Seventeenth Century Covered Button Techniques

Button covering is a lost art for many modern seamstresses. As with many accessories in fashion history, a much wider variety was available in the past and hand made buttons are too expensive to be mass produced and are relegated to custom clothing or craft making today.

A cottage industry in England for several hundred years, button making has a long history, too detailed to cover here. Instead, this article will focus on two distinct types of covered buttons, Leek buttons and Singleton buttons, popular in the 1600s and the techniques used to produce them.

SINGLETON BUTTONS:

Produced by the Singleton family in the later part of the 17th century, Singleton buttons are distinctive in that they are made from a fabric covered ring, about 1/2 inch in diameter. The original ring was made from sheep's horn or bone. It is possible to obtain antique rings if you keep an eye out on ebay or shop at various antique button suppliers. However, since the button is completely covered, it would not be heresy to use a plastic ring such as fabric stores carry for cafe curtains in their notions departments.

Materials needed include 1/2 inch diameter rings, fabric, 100% natural fiber thread such as cotton quilting thread, and a needle.
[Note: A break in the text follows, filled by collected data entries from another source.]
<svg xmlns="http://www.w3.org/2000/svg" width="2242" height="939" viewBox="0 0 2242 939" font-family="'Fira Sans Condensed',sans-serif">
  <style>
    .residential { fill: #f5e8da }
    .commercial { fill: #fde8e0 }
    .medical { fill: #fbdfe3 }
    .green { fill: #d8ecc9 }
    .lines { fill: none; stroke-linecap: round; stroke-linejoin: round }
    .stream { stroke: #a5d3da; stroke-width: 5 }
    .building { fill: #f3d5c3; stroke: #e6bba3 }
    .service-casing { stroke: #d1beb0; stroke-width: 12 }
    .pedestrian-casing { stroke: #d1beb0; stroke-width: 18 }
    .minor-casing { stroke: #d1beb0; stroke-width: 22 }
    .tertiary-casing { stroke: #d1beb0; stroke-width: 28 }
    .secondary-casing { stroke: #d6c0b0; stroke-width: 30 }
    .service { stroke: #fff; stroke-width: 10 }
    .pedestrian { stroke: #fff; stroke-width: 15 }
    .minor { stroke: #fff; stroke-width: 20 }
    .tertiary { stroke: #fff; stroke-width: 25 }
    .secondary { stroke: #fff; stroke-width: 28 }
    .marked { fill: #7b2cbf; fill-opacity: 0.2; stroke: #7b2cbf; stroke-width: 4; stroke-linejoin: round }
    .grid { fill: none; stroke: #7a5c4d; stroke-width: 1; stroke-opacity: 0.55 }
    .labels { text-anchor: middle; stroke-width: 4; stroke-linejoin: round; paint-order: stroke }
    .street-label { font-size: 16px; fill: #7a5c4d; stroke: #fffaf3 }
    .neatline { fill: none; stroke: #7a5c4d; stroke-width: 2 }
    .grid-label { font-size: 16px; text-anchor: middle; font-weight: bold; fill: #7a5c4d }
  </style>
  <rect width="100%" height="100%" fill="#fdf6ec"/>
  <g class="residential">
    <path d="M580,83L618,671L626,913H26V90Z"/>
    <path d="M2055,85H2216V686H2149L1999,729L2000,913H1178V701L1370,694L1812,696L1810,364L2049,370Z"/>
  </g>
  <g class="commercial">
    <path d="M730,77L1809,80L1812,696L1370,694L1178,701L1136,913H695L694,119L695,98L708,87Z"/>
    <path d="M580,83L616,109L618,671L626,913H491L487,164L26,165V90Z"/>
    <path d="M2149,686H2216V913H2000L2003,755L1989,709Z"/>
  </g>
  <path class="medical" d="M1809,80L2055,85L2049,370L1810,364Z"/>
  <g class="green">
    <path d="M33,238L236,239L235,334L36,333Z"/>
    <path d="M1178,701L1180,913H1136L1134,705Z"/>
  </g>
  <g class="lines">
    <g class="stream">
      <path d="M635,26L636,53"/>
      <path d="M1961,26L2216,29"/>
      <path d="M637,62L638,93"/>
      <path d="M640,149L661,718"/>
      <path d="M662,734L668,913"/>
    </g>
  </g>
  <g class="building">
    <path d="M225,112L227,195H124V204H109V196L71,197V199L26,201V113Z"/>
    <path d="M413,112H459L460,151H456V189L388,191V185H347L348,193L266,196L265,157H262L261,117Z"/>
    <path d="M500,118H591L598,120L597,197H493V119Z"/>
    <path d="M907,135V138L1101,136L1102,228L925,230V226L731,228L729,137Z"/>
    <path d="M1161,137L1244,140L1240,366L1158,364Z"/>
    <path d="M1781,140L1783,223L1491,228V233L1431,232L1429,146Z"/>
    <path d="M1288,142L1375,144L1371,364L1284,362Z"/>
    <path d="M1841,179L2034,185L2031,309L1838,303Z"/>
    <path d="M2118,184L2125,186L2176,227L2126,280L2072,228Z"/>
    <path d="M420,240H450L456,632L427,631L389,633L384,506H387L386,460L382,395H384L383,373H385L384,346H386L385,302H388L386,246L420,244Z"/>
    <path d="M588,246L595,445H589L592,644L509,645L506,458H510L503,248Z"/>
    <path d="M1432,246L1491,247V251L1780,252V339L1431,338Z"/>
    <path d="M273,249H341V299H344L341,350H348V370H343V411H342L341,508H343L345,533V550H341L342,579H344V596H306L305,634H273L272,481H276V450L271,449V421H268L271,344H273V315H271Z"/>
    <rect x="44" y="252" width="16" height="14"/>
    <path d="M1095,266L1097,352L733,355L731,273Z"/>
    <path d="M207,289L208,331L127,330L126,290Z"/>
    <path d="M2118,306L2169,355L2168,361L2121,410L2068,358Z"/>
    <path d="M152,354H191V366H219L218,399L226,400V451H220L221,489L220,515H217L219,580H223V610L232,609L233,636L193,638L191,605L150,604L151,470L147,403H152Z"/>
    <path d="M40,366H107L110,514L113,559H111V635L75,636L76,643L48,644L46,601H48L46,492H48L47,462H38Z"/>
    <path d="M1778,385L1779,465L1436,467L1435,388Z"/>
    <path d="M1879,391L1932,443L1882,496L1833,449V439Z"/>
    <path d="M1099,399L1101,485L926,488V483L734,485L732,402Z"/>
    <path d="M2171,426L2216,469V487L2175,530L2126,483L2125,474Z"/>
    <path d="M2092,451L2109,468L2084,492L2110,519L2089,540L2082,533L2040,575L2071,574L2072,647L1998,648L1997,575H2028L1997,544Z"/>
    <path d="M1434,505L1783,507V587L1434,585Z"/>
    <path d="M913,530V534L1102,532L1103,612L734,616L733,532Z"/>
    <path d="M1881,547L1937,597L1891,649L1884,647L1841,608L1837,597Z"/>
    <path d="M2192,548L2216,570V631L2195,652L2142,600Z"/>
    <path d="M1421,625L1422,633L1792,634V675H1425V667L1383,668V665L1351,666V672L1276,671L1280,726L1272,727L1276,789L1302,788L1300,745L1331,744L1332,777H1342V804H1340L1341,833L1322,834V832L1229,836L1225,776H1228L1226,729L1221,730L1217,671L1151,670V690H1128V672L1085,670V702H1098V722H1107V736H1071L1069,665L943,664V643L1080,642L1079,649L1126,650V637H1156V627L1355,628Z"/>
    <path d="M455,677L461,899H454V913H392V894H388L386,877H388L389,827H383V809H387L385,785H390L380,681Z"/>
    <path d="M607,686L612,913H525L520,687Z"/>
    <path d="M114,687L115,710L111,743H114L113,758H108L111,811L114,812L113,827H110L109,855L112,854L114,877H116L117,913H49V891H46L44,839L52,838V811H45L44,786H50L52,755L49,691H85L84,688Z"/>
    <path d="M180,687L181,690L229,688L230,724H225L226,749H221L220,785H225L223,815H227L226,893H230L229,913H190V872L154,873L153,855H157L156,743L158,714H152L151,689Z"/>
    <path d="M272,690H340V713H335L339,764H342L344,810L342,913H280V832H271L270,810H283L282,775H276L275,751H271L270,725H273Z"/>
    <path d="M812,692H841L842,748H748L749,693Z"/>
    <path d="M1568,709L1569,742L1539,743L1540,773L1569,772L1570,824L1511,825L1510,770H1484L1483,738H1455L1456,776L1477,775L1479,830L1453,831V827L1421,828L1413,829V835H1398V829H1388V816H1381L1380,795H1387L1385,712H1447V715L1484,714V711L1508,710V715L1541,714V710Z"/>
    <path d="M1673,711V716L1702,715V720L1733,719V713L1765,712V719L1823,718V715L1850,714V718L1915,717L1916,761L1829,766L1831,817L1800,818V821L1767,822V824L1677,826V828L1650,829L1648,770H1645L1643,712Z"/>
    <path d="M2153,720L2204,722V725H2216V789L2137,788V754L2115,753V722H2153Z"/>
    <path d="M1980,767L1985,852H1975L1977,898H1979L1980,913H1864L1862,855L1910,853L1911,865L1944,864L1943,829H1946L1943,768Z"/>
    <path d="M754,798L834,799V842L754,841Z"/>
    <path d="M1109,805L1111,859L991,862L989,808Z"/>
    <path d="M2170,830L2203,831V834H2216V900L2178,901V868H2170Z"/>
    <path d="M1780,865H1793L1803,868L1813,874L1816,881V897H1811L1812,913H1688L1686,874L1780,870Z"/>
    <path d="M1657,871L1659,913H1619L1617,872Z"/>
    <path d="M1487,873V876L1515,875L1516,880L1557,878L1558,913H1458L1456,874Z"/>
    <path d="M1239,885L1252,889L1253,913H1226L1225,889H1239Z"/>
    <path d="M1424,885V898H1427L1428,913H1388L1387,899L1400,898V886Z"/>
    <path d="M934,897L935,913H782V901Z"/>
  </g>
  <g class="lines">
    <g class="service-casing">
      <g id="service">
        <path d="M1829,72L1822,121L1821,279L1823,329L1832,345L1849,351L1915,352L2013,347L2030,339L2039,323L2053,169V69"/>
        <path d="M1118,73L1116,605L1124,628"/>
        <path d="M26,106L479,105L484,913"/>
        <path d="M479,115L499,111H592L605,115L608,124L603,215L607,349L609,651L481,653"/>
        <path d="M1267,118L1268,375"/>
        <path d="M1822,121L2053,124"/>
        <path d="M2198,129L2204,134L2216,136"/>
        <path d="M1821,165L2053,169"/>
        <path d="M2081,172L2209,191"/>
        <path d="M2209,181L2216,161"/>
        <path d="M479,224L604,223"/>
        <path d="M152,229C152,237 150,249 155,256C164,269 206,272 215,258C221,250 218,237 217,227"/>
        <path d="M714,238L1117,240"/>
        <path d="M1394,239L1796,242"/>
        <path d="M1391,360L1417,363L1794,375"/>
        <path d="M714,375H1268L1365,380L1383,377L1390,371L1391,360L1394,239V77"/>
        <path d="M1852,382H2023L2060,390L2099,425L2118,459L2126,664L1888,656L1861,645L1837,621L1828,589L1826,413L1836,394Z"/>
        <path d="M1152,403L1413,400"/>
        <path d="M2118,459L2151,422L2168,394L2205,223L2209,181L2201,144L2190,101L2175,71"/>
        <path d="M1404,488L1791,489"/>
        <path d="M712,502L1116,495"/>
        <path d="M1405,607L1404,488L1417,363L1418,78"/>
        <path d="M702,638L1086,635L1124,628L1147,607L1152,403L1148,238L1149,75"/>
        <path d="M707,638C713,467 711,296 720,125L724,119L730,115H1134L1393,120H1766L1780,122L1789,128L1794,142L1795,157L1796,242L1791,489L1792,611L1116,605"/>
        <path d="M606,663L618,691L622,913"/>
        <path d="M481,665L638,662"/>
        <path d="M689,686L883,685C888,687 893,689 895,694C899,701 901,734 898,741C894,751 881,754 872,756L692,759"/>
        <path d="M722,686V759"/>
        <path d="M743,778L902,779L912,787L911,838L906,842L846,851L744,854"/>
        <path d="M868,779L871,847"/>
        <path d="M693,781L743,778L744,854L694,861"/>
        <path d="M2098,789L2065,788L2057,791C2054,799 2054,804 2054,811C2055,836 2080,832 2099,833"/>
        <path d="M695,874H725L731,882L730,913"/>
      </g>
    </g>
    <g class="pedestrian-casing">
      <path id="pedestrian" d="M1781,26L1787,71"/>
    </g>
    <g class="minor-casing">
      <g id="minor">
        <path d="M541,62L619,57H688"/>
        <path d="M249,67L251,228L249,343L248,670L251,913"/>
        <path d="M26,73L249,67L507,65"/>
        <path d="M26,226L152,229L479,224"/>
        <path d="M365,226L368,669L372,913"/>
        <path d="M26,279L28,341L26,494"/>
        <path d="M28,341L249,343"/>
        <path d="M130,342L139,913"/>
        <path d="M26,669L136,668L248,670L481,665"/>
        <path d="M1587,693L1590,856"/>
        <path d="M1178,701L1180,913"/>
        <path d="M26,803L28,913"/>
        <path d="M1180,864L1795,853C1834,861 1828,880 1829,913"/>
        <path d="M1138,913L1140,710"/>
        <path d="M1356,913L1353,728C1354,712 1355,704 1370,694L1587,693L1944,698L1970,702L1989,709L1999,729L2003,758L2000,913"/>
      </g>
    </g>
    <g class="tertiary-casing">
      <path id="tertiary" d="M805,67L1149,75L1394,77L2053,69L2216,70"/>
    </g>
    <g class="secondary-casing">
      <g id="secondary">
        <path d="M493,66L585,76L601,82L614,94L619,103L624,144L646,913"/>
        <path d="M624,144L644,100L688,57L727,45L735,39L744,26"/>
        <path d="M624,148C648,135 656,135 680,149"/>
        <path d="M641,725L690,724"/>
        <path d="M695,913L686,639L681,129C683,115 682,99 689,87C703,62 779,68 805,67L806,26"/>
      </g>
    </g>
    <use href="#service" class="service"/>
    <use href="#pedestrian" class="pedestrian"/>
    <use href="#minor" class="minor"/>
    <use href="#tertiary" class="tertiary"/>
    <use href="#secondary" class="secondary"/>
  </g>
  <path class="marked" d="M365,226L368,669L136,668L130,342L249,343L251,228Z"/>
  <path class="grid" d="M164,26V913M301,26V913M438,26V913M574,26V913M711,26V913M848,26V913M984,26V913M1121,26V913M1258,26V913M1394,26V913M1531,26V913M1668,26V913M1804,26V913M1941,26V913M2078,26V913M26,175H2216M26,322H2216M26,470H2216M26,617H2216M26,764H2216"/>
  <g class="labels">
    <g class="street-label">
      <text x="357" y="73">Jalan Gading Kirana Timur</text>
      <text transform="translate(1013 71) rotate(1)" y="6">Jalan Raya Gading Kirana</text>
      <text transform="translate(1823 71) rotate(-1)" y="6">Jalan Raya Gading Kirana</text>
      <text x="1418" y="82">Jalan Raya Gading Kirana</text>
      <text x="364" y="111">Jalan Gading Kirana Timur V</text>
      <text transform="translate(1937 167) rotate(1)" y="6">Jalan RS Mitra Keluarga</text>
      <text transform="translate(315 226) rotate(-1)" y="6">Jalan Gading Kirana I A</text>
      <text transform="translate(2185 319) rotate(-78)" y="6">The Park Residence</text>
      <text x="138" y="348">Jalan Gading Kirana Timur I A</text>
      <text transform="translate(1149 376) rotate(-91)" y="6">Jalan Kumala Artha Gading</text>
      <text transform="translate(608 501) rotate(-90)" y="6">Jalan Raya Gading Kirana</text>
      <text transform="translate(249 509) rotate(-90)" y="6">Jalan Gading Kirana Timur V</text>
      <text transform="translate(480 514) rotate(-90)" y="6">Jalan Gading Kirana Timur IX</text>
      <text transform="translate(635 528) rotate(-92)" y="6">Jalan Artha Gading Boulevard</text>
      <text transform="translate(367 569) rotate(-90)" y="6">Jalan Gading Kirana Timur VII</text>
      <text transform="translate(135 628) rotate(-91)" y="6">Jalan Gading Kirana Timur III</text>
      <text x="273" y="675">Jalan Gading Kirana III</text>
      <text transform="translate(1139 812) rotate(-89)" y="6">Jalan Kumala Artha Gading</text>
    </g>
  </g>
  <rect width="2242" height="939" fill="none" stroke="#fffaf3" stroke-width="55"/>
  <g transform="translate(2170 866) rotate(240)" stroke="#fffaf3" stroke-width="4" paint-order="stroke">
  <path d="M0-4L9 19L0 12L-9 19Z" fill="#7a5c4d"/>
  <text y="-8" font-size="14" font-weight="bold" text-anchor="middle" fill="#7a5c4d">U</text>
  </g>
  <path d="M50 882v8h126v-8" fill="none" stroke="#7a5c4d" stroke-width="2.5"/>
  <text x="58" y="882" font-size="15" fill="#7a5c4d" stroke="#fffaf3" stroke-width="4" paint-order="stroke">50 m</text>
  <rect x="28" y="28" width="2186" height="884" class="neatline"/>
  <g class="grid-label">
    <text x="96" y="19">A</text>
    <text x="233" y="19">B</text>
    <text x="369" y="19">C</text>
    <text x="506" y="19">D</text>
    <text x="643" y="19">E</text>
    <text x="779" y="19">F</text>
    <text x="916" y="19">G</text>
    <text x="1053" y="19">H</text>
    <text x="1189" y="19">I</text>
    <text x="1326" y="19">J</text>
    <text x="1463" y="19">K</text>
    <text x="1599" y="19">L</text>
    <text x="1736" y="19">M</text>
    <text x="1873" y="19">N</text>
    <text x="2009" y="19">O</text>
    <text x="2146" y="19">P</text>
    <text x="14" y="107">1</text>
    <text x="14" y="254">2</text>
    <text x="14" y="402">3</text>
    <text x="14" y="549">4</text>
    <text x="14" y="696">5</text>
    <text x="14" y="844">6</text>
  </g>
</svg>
Cut out a piece of fabric approximately twice the size of the ring, then run a gathering stitch around the edge of the fabric. Putting the ring in the center, pull the thread to gather the fabric into a little pocket. Fold the edge of the fabric to the inside of the pocket to hide the raw edges. When the edges are enclosed neatly, make stitches around the back of the button to close it off and tighten the fabric. Think of it as a clock: Start at 12 o'clock and stitch across to 6 o'clock, 6 to 1, 1 to 7, 7 to 2, 2 to 8, 8 to 3 and so on until the entire back is covered.
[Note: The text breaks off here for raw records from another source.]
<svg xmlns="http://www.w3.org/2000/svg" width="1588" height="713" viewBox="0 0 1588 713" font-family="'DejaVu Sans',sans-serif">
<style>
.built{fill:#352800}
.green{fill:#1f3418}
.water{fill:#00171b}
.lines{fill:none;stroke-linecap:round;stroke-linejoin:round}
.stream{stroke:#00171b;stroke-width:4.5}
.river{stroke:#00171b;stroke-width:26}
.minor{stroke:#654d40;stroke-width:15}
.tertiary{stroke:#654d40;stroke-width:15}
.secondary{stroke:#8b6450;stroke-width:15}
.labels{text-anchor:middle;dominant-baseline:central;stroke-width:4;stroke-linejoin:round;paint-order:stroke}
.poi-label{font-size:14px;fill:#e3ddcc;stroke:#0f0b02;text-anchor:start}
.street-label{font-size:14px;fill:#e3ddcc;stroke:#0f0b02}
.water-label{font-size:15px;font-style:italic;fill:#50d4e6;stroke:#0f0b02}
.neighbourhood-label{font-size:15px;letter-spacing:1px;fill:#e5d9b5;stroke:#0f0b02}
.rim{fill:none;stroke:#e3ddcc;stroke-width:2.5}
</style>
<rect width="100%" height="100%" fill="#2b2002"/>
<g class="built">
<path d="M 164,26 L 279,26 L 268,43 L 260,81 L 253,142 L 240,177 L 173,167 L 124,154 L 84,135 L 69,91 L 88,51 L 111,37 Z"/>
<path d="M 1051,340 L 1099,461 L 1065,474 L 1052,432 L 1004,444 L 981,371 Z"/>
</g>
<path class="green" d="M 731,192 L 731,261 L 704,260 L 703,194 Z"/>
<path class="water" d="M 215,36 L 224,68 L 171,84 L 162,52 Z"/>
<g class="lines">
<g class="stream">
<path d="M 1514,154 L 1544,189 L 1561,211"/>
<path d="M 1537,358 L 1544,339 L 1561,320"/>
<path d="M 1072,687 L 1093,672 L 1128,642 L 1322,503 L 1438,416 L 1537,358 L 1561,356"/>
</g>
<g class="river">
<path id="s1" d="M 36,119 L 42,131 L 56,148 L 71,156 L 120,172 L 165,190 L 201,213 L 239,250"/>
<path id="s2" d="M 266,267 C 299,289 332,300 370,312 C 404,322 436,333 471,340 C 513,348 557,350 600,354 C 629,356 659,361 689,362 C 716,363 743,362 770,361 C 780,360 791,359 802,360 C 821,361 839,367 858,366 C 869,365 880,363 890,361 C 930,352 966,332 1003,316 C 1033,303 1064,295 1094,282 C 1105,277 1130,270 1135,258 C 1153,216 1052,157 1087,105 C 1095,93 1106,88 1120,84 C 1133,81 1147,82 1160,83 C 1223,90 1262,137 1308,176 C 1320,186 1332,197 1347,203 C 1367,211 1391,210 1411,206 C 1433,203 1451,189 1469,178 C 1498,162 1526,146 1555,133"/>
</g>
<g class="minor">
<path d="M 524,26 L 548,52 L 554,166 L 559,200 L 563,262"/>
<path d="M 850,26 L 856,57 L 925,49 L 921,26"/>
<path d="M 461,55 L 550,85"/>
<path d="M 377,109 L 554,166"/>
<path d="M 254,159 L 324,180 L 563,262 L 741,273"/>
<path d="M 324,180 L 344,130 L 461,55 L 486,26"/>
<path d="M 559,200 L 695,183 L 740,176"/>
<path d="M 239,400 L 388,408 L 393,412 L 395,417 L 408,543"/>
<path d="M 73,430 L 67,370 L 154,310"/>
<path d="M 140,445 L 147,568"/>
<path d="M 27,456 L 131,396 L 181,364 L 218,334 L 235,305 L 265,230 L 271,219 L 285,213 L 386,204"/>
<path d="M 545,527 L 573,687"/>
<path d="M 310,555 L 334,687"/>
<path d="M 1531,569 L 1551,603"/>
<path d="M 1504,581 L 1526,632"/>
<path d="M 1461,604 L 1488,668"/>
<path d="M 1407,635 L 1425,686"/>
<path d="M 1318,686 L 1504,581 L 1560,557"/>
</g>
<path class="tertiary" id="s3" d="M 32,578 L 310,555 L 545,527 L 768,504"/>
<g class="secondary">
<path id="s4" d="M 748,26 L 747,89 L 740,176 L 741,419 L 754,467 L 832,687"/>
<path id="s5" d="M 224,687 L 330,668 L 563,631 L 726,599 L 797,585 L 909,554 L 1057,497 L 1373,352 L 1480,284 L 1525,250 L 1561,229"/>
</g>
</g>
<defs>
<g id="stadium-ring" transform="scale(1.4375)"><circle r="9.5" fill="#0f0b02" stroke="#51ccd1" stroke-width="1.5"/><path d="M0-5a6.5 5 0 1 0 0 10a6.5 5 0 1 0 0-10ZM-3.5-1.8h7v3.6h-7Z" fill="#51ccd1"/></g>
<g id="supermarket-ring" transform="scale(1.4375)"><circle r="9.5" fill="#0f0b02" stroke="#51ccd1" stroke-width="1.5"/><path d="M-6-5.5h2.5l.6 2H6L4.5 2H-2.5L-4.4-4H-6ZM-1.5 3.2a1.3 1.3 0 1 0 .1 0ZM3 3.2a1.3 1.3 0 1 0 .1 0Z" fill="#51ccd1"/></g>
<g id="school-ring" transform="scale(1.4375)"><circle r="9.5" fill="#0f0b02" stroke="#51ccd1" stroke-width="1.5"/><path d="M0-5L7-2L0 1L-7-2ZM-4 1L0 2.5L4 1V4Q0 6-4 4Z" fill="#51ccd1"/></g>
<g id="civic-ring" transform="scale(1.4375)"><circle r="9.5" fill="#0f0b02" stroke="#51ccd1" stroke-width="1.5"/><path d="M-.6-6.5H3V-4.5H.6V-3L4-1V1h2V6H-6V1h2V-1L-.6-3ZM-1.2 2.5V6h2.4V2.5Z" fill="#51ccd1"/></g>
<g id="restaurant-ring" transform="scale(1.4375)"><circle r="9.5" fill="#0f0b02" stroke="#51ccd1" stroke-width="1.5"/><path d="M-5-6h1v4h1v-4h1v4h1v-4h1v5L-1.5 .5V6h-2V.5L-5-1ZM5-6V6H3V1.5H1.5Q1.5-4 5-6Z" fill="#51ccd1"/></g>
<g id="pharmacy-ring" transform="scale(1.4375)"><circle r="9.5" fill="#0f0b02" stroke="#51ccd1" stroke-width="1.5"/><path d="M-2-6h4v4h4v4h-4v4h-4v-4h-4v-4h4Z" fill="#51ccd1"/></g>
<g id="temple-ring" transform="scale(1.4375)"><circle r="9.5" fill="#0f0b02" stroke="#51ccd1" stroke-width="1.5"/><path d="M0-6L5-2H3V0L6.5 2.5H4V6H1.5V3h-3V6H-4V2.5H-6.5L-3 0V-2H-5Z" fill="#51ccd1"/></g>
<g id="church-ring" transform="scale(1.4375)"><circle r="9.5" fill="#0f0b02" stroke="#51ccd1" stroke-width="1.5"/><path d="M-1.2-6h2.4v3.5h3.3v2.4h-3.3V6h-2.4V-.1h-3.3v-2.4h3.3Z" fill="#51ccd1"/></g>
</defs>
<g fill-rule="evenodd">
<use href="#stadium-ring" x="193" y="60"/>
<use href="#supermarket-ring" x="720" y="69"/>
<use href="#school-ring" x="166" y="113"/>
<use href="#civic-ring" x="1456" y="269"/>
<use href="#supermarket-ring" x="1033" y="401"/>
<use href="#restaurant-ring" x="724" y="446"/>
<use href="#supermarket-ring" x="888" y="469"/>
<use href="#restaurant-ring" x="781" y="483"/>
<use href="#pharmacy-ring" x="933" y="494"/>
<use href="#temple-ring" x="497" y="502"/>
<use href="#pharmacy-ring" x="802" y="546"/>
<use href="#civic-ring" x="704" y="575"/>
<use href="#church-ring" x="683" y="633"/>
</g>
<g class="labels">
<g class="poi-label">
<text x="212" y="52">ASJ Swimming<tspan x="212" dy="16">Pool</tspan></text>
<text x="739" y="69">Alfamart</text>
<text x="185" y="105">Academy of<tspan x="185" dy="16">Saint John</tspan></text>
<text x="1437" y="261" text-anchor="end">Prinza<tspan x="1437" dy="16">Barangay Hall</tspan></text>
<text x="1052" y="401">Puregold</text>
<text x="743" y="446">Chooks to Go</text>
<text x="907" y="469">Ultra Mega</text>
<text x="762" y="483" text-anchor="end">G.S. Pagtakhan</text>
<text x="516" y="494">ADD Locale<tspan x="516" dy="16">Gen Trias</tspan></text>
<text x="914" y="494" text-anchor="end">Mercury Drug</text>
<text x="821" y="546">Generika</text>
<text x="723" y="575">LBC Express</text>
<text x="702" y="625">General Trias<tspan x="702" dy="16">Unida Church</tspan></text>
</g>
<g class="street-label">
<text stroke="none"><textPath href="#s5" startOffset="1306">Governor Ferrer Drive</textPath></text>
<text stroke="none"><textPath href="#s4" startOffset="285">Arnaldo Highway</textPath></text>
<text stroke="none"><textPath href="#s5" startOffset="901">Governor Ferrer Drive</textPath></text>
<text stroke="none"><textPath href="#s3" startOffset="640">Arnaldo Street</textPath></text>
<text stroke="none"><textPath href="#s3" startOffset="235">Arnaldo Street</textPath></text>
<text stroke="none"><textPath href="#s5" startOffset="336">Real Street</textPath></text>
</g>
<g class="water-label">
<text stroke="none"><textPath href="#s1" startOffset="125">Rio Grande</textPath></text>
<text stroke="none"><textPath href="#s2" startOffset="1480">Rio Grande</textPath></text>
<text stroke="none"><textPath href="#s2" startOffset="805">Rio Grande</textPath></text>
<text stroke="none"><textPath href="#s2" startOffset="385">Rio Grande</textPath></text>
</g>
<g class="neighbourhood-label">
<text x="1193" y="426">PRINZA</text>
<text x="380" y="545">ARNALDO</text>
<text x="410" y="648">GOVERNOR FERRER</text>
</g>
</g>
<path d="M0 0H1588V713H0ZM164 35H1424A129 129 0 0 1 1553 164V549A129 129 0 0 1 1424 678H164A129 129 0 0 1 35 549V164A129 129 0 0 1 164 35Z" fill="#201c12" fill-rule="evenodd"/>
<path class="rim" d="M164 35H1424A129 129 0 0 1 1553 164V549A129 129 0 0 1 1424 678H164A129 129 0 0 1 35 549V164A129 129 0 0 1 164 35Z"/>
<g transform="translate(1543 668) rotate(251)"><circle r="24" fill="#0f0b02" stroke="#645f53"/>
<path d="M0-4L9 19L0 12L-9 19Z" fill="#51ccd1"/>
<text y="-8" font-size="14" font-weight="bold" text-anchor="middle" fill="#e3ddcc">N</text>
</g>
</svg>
Next you'll need to stitch the ring so that it doesn't slide around in the fabric. Use a back stitch to stitch around the inside of the ring on top of the button, as close as possible to the ring, in a circle.

To stitch the ring to your garment, you'll need to create a thread shank. Stitch two parallel lines across the center back, then weave the thread between the two lines, in and out. Now you have a Singleton button.

 

LEEK BUTTONS:

Leek buttons are a type of thread or floss wrapped button named after the town in England where they were originally made in the mid-1600s. Silk thread was the most common textile used and they were most often seen on men's outwear. There are many designs that come under the Leek designation, but here we'll cover one called the Star.

Materials needed include 5/8 inch disk mold, silk embroidery thread, and a tapestry needle.

Begin by making an X with the thread on the surface of the disk., holding the thread in back and wrapping the thread in the X pattern three or four times. Using the four corners of the X, make a square on the surface of the button, going top right to top left, top left to bottom left, pass around the back to come up at the bottom right to the bottom left, pass around the back of the button from the bottom left to the top right, top right to bottom right, bottom right passes along the back of the button to the top left, top left to the bottom left. Pass along back to top right.

Now, when going from top right to top left, and repeating as above, pass thread under the last thread laid down before. Keep wrapping until you have the button covered with thread and the shape of an X appears on the button. End at the back of the button, come up to place one stitch through the hole in the middle of the mold, ending again in the back. Tie off and straighten the thread with your needle. Instead of creating a shank, stitch the button directly to the garment.